● YOUR GOAL: Pull out every line with the word "nmcli" from the entries below.
====== PROVIDED DATA
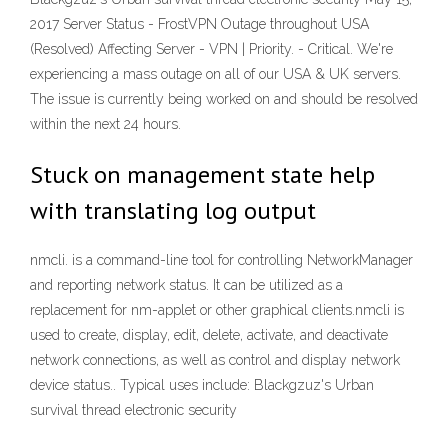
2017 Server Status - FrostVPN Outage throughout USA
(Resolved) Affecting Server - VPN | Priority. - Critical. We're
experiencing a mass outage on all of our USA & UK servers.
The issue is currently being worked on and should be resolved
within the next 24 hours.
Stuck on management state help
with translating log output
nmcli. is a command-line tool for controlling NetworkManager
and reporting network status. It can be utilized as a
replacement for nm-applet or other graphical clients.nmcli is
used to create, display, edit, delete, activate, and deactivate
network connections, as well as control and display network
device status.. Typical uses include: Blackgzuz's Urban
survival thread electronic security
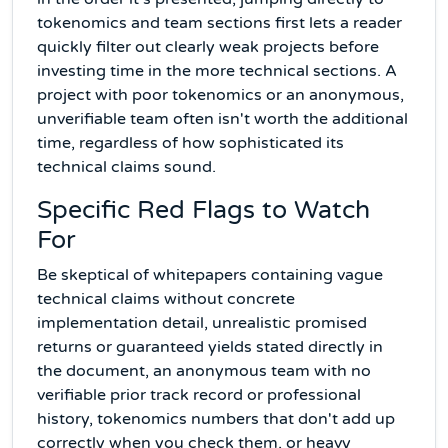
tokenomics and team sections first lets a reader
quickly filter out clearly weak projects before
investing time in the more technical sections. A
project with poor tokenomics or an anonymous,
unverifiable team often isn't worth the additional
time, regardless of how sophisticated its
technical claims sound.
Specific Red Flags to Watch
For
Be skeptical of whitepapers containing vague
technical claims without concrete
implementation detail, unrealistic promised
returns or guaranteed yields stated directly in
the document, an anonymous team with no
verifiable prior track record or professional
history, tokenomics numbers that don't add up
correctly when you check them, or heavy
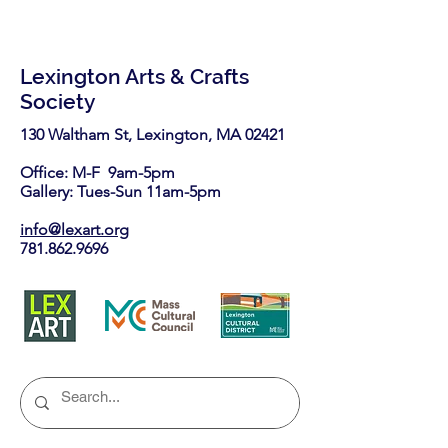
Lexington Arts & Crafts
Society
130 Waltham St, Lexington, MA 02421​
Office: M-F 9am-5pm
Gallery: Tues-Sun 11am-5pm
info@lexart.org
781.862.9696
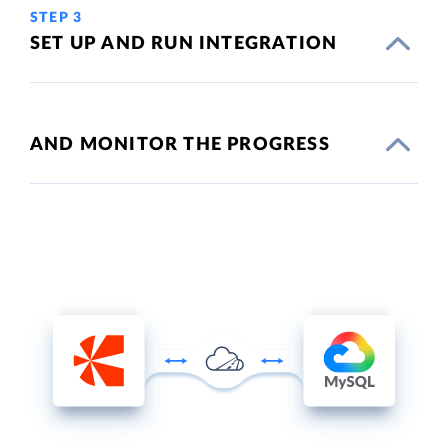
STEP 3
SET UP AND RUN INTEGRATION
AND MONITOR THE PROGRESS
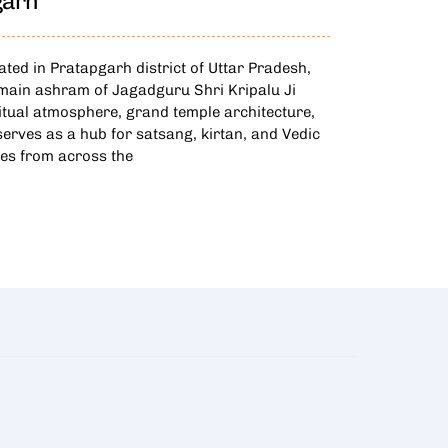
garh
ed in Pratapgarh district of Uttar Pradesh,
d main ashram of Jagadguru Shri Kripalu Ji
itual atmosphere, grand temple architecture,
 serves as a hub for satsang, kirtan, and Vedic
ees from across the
============
====== PROVIDED DATA
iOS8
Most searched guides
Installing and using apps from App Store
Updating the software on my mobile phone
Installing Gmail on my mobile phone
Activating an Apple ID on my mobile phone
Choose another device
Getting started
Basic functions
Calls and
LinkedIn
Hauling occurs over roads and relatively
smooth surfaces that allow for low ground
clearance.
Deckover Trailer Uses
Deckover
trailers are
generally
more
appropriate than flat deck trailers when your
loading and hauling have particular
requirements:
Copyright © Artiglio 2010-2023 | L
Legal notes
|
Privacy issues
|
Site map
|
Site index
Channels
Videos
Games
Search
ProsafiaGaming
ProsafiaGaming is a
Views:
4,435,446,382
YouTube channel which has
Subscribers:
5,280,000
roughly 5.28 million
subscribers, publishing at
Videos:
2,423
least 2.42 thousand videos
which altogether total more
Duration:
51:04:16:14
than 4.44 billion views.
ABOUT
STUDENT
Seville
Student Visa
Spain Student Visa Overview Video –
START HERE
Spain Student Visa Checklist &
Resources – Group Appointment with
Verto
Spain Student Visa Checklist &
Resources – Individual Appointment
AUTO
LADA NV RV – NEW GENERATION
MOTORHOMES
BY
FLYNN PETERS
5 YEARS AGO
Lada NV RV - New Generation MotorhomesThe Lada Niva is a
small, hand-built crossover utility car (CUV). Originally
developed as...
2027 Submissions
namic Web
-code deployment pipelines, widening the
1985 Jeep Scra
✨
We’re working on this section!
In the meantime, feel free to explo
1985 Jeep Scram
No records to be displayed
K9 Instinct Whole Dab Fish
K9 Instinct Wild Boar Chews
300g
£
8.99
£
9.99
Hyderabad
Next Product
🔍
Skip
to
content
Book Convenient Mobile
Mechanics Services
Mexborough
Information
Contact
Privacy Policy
============
● ANSWER BELOW:
nmcli. is a command-line tool for controlling NetworkManager
replacement for nm-applet or other graphical clients.nmcli is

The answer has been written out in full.